▸ The records:
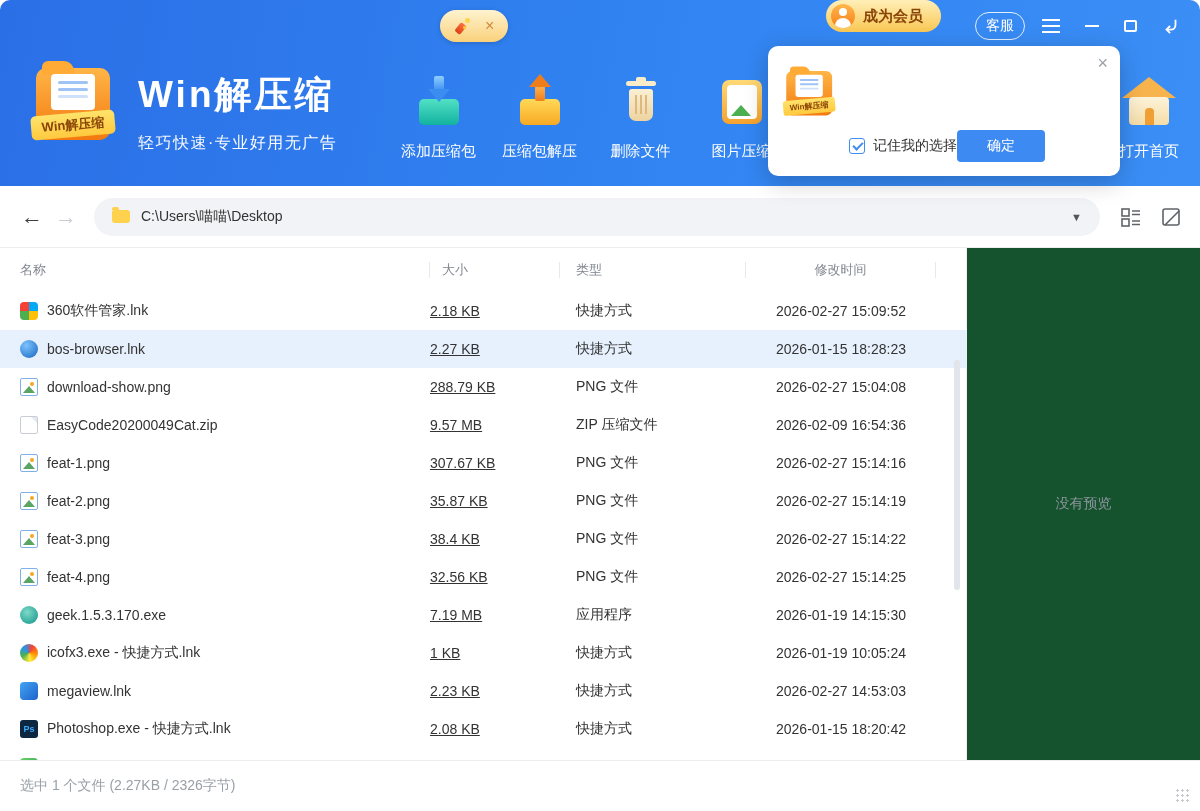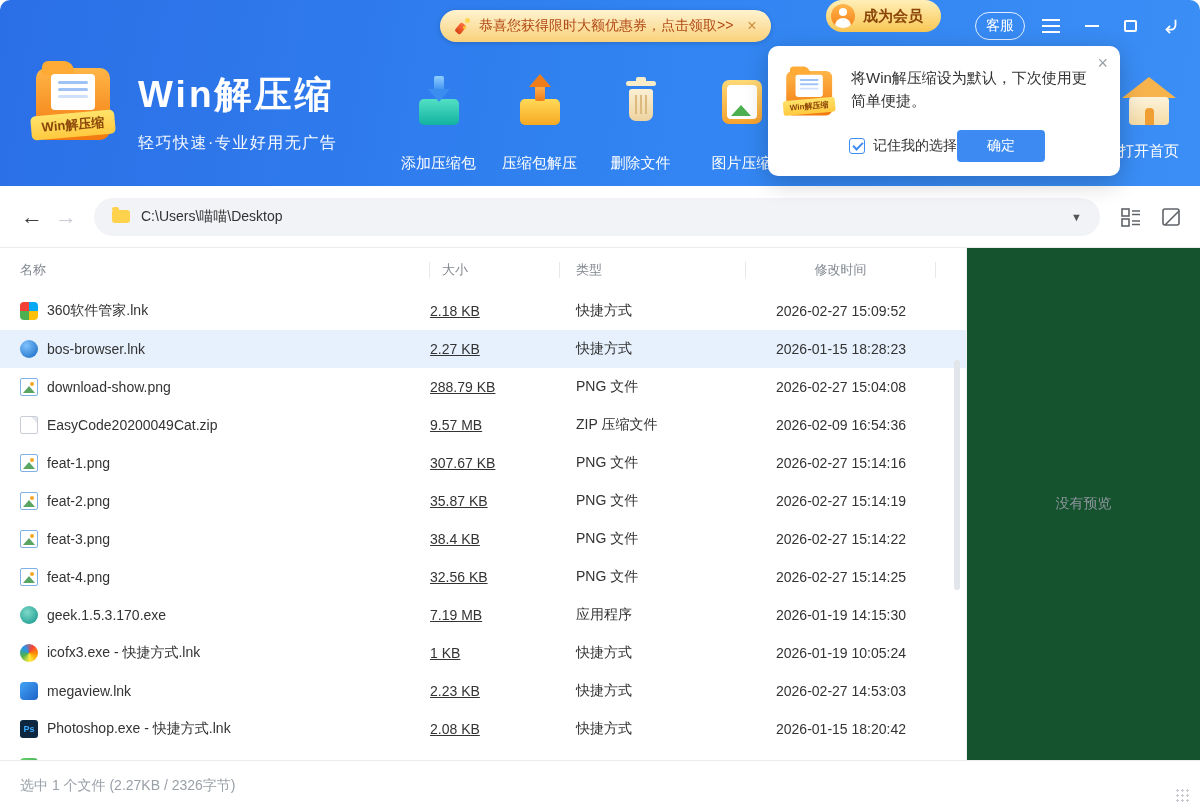--- a/index.html
+++ b/index.html
@@ -201,7 +201,6 @@
 
     <div class="promo" data-interactable="true">
       <span class="promo-ico" data-interactable="false"></span>
-      <span class="promo-text" data-interactable="true">恭喜您获得限时大额优惠券，点击领取&gt;&gt;</span>
       <span class="promo-close" data-interactable="true">×</span>
     </div>
 

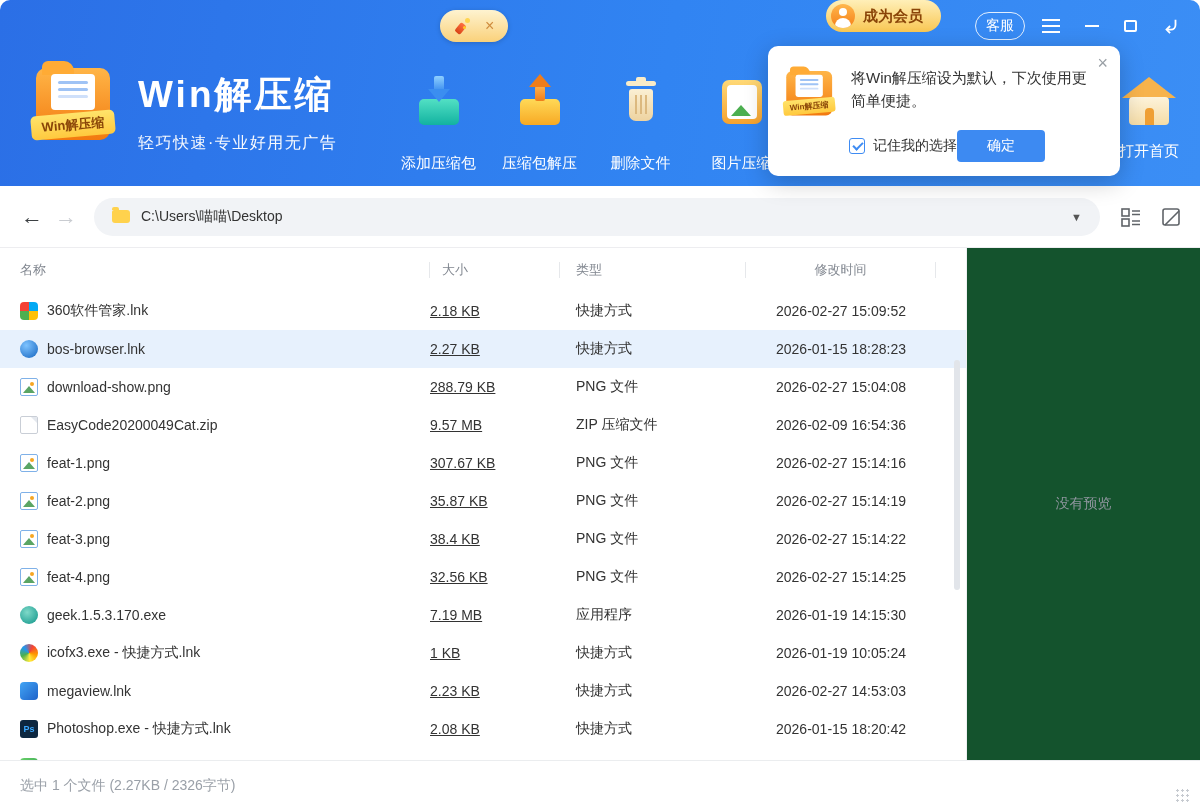--- a/index.html
+++ b/index.html
@@ -271,7 +271,6 @@
           <span class="ribbon" data-interactable="false">Win解压缩</span>
         </div>
       </div>
-      <div class="popup-msg" data-interactable="false">将Win解压缩设为默认，下次使用更简单便捷。</div>
     </div>
     <div class="popup-foot" data-interactable="false">
       <div class="cbwrap" data-interactable="true">

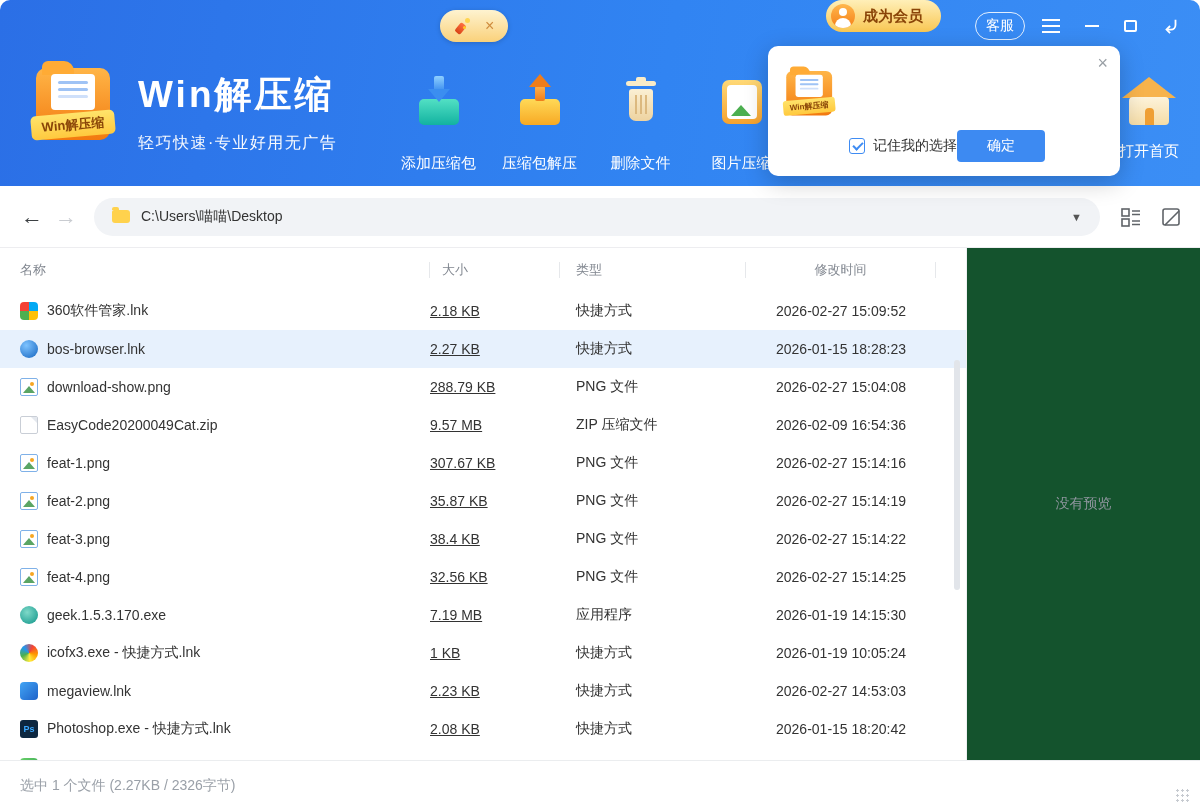--- a/index.html
+++ b/index.html
@@ -64,7 +64,7 @@
 
   
   .toolbar { position:absolute; left:388px; top:74px; display:flex; }
-  .tool { width:101px; display:flex; flex-direction:column; align-items:center; gap:24px; color:#fff; font-size:15px; }
+  .tool { width:101px; display:flex; flex-direction:column; align-items:center; gap:12px; color:#fff; font-size:15px; }
   .tico { width:56px; height:56px; position:relative; }
   .tico .box { position:absolute; left:8px; right:8px; bottom:5px; height:26px; border-radius:5px; }
   .t-add .box { background:linear-gradient(180deg,#52e0c4,#12b2a0); }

▸ Task to carry out: Pull every line containing "font" out of the material and copy it.

▸ Output below:
-  .tool { width:101px; display:flex; flex-direction:column; align-items:center; gap:24px; color:#fff; font-size:15px; }
+  .tool { width:101px; display:flex; flex-direction:column; align-items:center; gap:12px; color:#fff; font-size:15px; }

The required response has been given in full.